_WORK INSTRUCTION:_ Lines of the listing below that contain the string "biến" are to be returned.

_DATA FOR PROCESSING:_
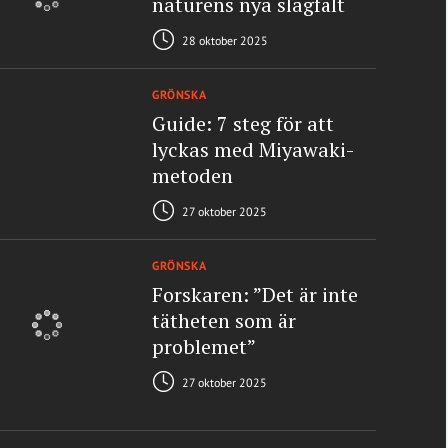
naturens nya slagfält
28 oktober 2025
GRÖNSKA
Guide: 7 steg för att
lyckas med Miyawaki-
metoden
27 oktober 2025
GRÖNSKA
Forskaren: ”Det är inte
tätheten som är
problemet”
27 oktober 2025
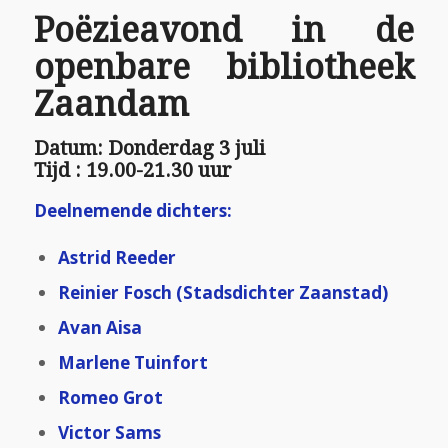
Poëzieavond in de
openbare bibliotheek
Zaandam
Datum: Donderdag 3 juli
Tijd : 19.00-21.30 uur
Deelnemende dichters:
Astrid Reeder
Reinier Fosch (Stadsdichter Zaanstad)
Avan Aisa
Marlene Tuinfort
Romeo Grot
Victor Sams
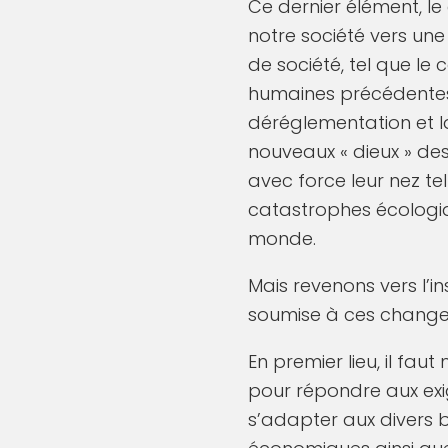
Ce dernier élément, l
notre société vers un
de société, tel que le 
humaines précédentes, s
déréglementation et l
nouveaux « dieux » des
avec force leur nez te
catastrophes écologiq
monde.
Mais revenons vers l’
soumise à ces changem
En premier lieu, il fa
pour répondre aux exig
s’adapter aux divers b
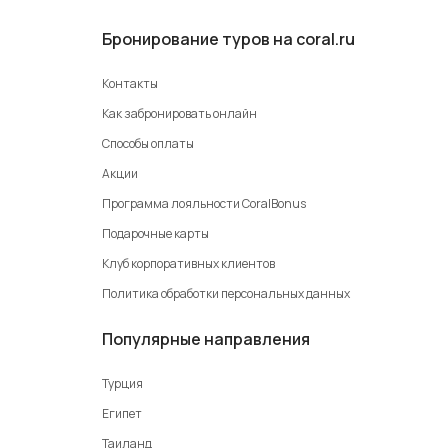
Бронирование туров на coral.ru
Контакты
Как забронировать онлайн
Способы оплаты
Акции
Программа лояльности CoralBonus
Подарочные карты
Клуб корпоративных клиентов
Политика обработки персональных данных
Популярные направления
Турция
Египет
Таиланд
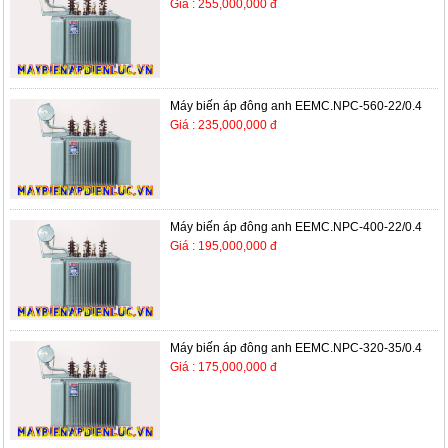
Giá : 255,000,000 đ
Máy biến áp đông anh EEMC.NPC-560-22/0.4
Giá : 235,000,000 đ
Máy biến áp đông anh EEMC.NPC-400-22/0.4
Giá : 195,000,000 đ
Máy biến áp đông anh EEMC.NPC-320-35/0.4
Giá : 175,000,000 đ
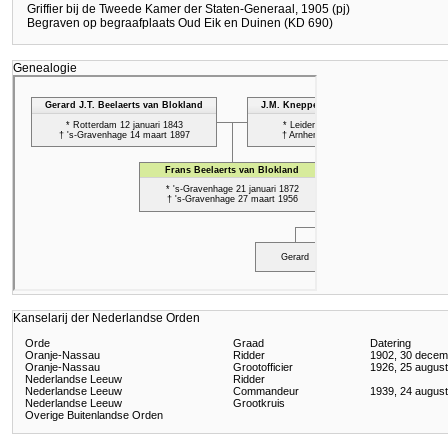
Griffier bij de Tweede Kamer der Staten-Generaal, 1905 (pj)
Begraven op begraafplaats Oud Eik en Duinen (KD 690)
Genealogie
Kanselarij der Nederlandse Orden
Orde
Graad
Datering
Oranje-Nassau
Ridder
1902, 30 decem
Oranje-Nassau
Grootofficier
1926, 25 augus
Nederlandse Leeuw
Ridder
Nederlandse Leeuw
Commandeur
1939, 24 augus
Nederlandse Leeuw
Grootkruis
Overige Buitenlandse Orden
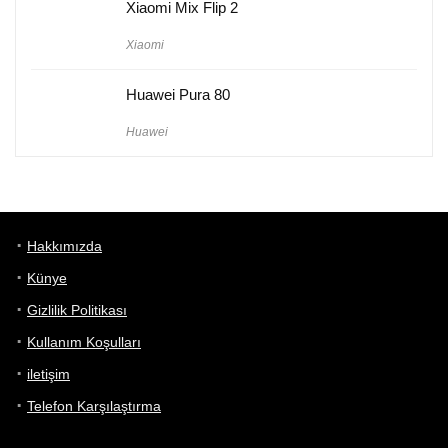
Xiaomi Mix Flip 2
Xiaomi
Huawei Pura 80
Huawei
Hakkımızda
Künye
Gizlilik Politikası
Kullanım Koşulları
iletişim
Telefon Karşılaştırma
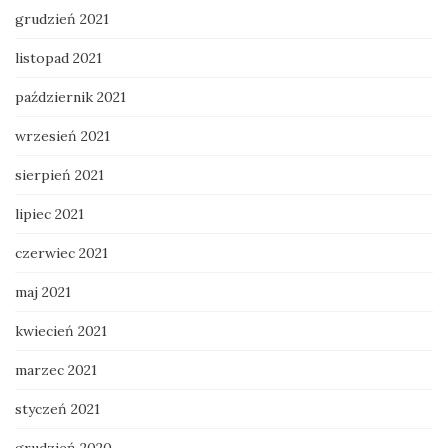
grudzień 2021
listopad 2021
październik 2021
wrzesień 2021
sierpień 2021
lipiec 2021
czerwiec 2021
maj 2021
kwiecień 2021
marzec 2021
styczeń 2021
grudzień 2020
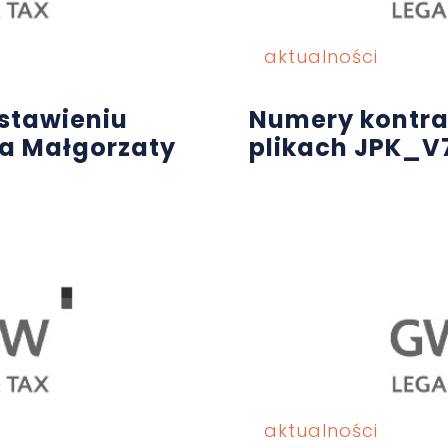
aktualności
stawieniu
Numery kontr
la Małgorzaty
plikach JPK_V
aktualności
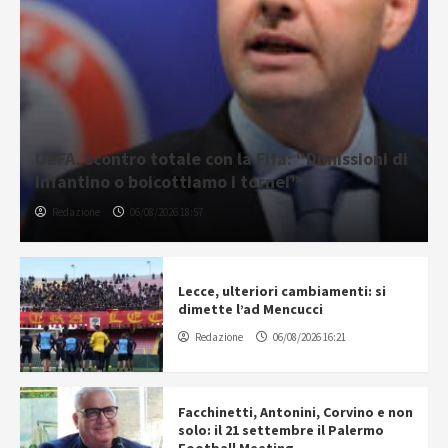
UEFA, scontro totale con la Fifa: “Dimissioni di
Infantino o boicottiamo i tornei”
Redazione
06/08/2026 18:57
Lecce, ulteriori cambiamenti: si
dimette l’ad Mencucci
Redazione
06/08/2026 16:21
Facchinetti, Antonini, Corvino e non
solo: il 21 settembre il Palermo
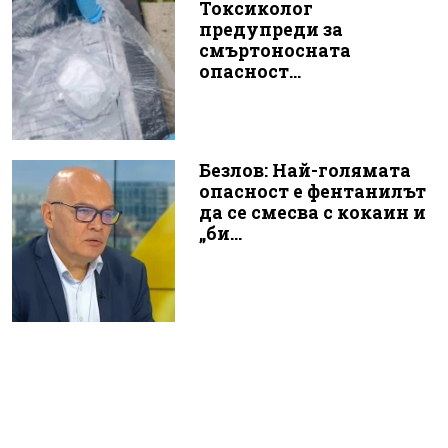
Токсиколог
предупреди за
смъртоносната
опасност...
Безлов: Най-голямата
опасност е фентанилът
да се смесва с кокаин и
„би...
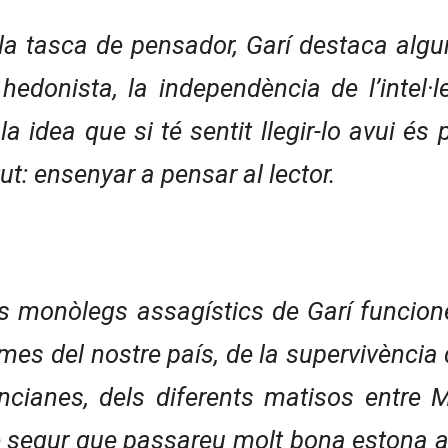
 la tasca de pensador, Garí destaca algu
a hedonista, la independència de l’intel·l
b la idea que si té sentit llegir-lo avui 
ut: ensenyar a pensar al lector.
 els monòlegs assagístics de Garí funci
es del nostre país, de la supervivència de
encianes, dels diferents matisos entre M
 De segur que passareu molt bona estona 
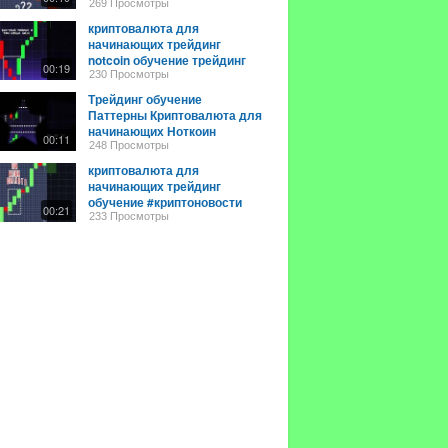
#криптоновости #cryptonews
269 Просмотры
#trading #bitcoin
криптовалюта для
начинающих трейдинг
notcoin обучение трейдинг
00:19
#notcoin #trading
230 Просмотры
#cryptonews #топ
Трейдинг обучение
Паттерны Криптовалюта для
начинающих Ноткоин
00:11
#notcoin #trading
248 Просмотры
#cryptonews
криптовалюта для
начинающих трейдинг
обучение #криптоновости
00:21
#trading #ноткоин #notcoin
233 Просмотры
#bitcoin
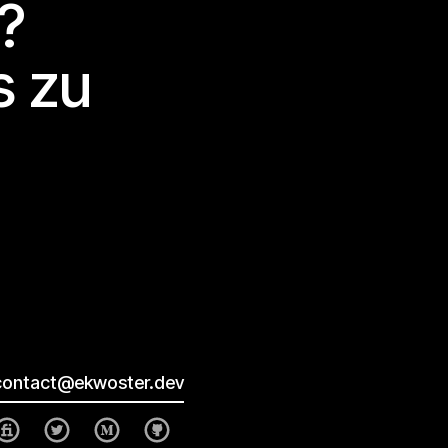
?
s zu
contact@ekwoster.dev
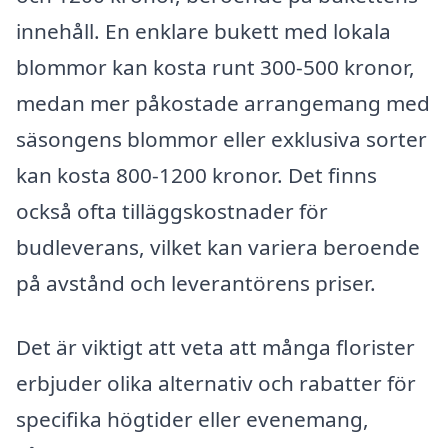
innehåll. En enklare bukett med lokala
blommor kan kosta runt 300-500 kronor,
medan mer påkostade arrangemang med
säsongens blommor eller exklusiva sorter
kan kosta 800-1200 kronor. Det finns
också ofta tilläggskostnader för
budleverans, vilket kan variera beroende
på avstånd och leverantörens priser.
Det är viktigt att veta att många florister
erbjuder olika alternativ och rabatter för
specifika högtider eller evenemang,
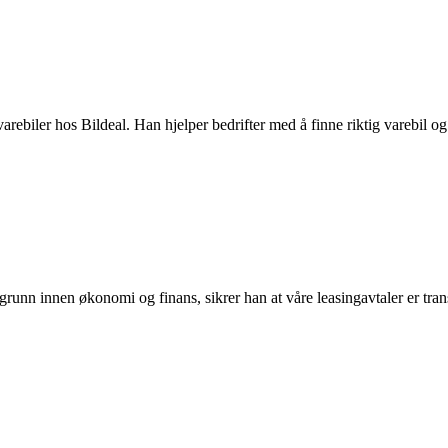
varebiler hos Bildeal. Han hjelper bedrifter med å finne riktig varebil 
runn innen økonomi og finans, sikrer han at våre leasingavtaler er trans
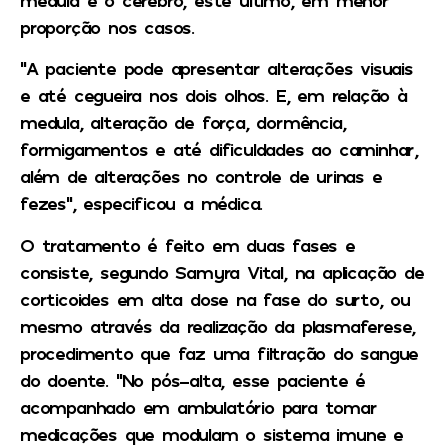
proporção nos casos.
“A paciente pode apresentar alterações visuais
e até cegueira nos dois olhos. E, em relação à
medula, alteração de força, dormência,
formigamentos e até dificuldades ao caminhar,
além de alterações no controle de urinas e
fezes”, especificou a médica.
O tratamento é feito em duas fases e
consiste, segundo Samyra Vital, na aplicação de
corticoides em alta dose na fase do surto, ou
mesmo através da realização da plasmaferese,
procedimento que faz uma filtração do sangue
do doente. “No pós-alta, esse paciente é
acompanhado em ambulatório para tomar
medicações que modulam o sistema imune e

_WRITTEN RESPONSE:_
Máy biến áp đông anh EEMC.NPC-560-22/0.4
Máy biến áp đông anh EEMC.NPC-400-22/0.4
Máy biến áp đông anh EEMC.NPC-320-35/0.4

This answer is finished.